Cache splash in Telum means seventh heaven for POWER11?


AnandTech has a great analysis of IBM's new z/Architecture mainframe processor Telum, the successor to z15 (so you could consider it the "z16" if you like) scheduled for 2022. The most noteworthy part of that article is Telum's unusual approach to cache.

Most conventional CPUs (keeping in mind mainframes are hardly conventional, at least in terms of system design), including OpenPOWER chips, have multiple levels of cache; so did z15. L1 cache (divided into instruction and data) is private to the core and closest to it, usually measured in double-digit kilobytes on contemporary designs. It then fans out into L2, which is also usually private to an individual core and in triple-digit kilobyte range, and then some level of L3 (plus even L4) cache which is often shared by an entire processor and measured in megabytes.

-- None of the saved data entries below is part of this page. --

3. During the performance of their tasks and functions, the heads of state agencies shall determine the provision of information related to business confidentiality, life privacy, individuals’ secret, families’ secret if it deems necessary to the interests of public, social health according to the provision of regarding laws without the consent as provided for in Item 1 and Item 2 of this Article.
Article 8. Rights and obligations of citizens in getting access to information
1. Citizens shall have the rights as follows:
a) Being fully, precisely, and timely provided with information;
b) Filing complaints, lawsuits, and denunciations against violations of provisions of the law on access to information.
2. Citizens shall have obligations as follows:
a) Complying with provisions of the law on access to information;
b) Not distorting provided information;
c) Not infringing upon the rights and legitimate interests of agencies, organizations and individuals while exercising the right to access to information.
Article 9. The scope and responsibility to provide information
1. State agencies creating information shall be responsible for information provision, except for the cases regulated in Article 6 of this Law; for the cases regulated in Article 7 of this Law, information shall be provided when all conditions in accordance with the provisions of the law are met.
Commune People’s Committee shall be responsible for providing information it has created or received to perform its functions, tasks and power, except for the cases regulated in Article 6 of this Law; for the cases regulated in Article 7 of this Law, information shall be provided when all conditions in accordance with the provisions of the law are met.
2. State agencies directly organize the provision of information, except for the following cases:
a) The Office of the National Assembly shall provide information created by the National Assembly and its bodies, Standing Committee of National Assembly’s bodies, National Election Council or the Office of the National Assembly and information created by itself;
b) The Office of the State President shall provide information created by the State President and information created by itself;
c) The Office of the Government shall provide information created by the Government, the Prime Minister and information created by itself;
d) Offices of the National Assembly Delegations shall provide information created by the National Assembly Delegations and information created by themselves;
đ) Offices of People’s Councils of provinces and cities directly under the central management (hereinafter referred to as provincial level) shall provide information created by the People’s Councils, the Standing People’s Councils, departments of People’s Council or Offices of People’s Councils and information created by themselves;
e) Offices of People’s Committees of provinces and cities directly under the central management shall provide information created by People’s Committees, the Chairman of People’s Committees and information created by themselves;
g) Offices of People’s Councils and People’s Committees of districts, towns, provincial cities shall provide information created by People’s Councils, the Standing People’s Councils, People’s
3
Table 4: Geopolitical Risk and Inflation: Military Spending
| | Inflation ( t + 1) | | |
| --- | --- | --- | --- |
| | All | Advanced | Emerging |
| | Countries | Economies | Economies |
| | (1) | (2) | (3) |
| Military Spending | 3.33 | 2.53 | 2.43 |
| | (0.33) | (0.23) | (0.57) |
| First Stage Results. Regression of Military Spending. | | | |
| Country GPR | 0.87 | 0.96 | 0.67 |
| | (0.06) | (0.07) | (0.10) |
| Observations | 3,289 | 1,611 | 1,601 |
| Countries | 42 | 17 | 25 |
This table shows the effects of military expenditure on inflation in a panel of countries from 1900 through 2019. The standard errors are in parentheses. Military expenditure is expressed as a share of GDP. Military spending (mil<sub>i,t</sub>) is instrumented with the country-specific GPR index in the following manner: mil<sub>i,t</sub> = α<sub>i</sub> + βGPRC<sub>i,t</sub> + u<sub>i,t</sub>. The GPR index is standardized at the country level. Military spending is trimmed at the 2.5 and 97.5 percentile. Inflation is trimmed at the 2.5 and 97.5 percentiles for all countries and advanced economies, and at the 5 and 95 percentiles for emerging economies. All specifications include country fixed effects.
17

Cache size and how cache entries may be placed (i.e., associativity) is a tradeoff between the latency of searching a larger cache, die space considerations and power usage, versus the performance advantages of fewer cache misses and reduced use of slower peripheral memory.

While every design has some amount of L1, there certainly have been processors that dispensed with other tiers of cache. Most of Hewlett-Packard's late lamented PA-RISC architecture had no L2 cache at all, with the L1 cache being unusually large in some units (the 1997 PA-8200 had 4MB of total L1, 2MB each for data and instructions). Closer to home, the PowerPC 970 "G5" (derived from the POWER4) carried no L3; the 2005 dual-core 970MP, used in the Power Mac G5 Quad, IBM POWER 185 and YDL PowerStation, instead had 1MB of L2 per core which was on the large side for that era. Conversely, the Intel Itanium 2 could have up to 64MB of L4 cache; Haswell CPUs with GT3e Iris Pro Graphics can use the integrated GPU's eDRAM as a L3 victim cache for the same purpose as an L4, though this feature was removed in Skylake. However, the Sforza POWER9 in Raptor workstations is more typical of modern chips with three levels of cache: the dual-8 02CY649 in this machine I'm typing on has 32/32KB L1, 512KB L2 and 10MB L3 for each of the eight CPU cores. In contrast, AMD Zen 3 uses a shared 32MB L3 between up to eight cores, with fewer cores splitting the pot in more upmarket parts.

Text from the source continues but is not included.